··· PAGE EXCERPT

A Study of the Interaction between Batting Cage Baseballs and Pitching Machine ^†

Abstract

Batting cage pitching machines are widely used across the sports of baseball and softball for training and recreation purposes. The balls are specifically designed for the machines and for the environment to ensure high durability and typically do not have seams. Polymeric foam balls are widely used in these automated pitching machines for batting practice in a cage environment and are similar in weight and size compared with the regulation balls used in leagues. The primary objective of this paper is to characterize the polymeric balls and their interaction with the pitching machine. The paper will present measured ball properties and measured relationships between various pitching machine parameters such as wheel speed, and the ratio of wheel speeds on the ball exit velocity and rotation. This paper will also characterize some of the effects of wear on the baseballs and wheels from their prolonged use.

1. Introduction

Batting cage pitching machines are widely used in the sport of baseball and softball for training and recreation purposes. In consumer batting cage settings, these machines typically dispense elastomeric foam (e.g., polyurethane [1]) baseballs specifically made for batting cage practice. These batting cage baseballs cost less than real baseballs, are significantly more durable, and typically have no seams or seams with a lower profile, as compared to regulation league baseballs, in order to minimize interference with the pitching machine wheels and to reduce wheel wear.

······

## PROBLEM 1
Can you set out the lines from the entries as a numbered list, starting with the line with "innerhalb der EU" and going on through the line with "Fahrzeuges erfolgen. Innerhalb", with blank lines left out?

··· RECORDS FOR THE TASK

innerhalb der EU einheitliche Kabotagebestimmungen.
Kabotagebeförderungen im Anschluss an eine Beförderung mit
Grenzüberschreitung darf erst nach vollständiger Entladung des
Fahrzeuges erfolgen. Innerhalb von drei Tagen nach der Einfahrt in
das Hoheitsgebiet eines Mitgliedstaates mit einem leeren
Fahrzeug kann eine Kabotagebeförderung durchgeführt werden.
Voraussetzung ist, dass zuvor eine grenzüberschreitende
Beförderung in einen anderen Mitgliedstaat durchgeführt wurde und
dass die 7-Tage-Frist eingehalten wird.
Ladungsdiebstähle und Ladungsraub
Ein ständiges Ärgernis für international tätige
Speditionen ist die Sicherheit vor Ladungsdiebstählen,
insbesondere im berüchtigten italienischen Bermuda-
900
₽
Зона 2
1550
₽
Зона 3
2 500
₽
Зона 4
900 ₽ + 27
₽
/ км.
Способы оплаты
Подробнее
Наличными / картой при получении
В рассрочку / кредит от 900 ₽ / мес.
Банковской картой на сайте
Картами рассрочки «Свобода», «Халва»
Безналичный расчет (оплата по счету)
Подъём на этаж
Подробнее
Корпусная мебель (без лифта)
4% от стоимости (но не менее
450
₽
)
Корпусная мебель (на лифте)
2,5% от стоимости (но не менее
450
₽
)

······
··· RECORDS FOR THE TASK

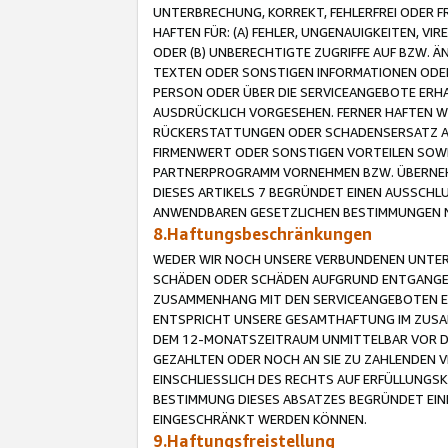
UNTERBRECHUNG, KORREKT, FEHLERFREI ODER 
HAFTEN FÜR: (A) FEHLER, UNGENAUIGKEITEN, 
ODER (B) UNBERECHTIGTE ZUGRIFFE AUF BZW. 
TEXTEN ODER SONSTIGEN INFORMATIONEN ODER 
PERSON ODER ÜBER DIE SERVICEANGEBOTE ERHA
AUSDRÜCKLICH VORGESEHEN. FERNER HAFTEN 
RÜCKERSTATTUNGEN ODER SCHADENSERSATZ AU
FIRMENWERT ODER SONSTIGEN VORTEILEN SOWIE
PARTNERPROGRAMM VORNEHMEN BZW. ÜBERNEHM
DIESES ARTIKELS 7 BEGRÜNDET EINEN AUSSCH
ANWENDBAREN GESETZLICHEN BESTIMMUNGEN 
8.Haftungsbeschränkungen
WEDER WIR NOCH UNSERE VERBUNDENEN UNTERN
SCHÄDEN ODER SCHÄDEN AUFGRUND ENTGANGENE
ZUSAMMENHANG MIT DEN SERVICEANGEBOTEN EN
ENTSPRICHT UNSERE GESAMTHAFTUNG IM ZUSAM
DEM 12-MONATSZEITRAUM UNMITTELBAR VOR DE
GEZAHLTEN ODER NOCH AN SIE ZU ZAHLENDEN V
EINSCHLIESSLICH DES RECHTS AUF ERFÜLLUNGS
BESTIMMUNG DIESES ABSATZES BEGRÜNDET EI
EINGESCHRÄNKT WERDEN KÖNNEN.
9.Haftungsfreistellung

······
··· RECORDS FOR THE TASK

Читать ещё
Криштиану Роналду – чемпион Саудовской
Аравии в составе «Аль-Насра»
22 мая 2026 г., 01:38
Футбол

······

## PROBLEM 2
How does this sentence from the batting cage baseball paper read in Spanish: "The primary objective of this paper is to characterize the polymeric balls and their interaction with the pitching machine."?

## YOUR SOLUTION 1
1. innerhalb der EU einheitliche Kabotagebestimmungen.
2. Kabotagebeförderungen im Anschluss an eine Beförderung mit
3. Grenzüberschreitung darf erst nach vollständiger Entladung des
4. Fahrzeuges erfolgen. Innerhalb von drei Tagen nach der Einfahrt in

## YOUR SOLUTION 2
El objetivo principal de este artículo es caracterizar las pelotas poliméricas y su interacción con la máquina lanzadora.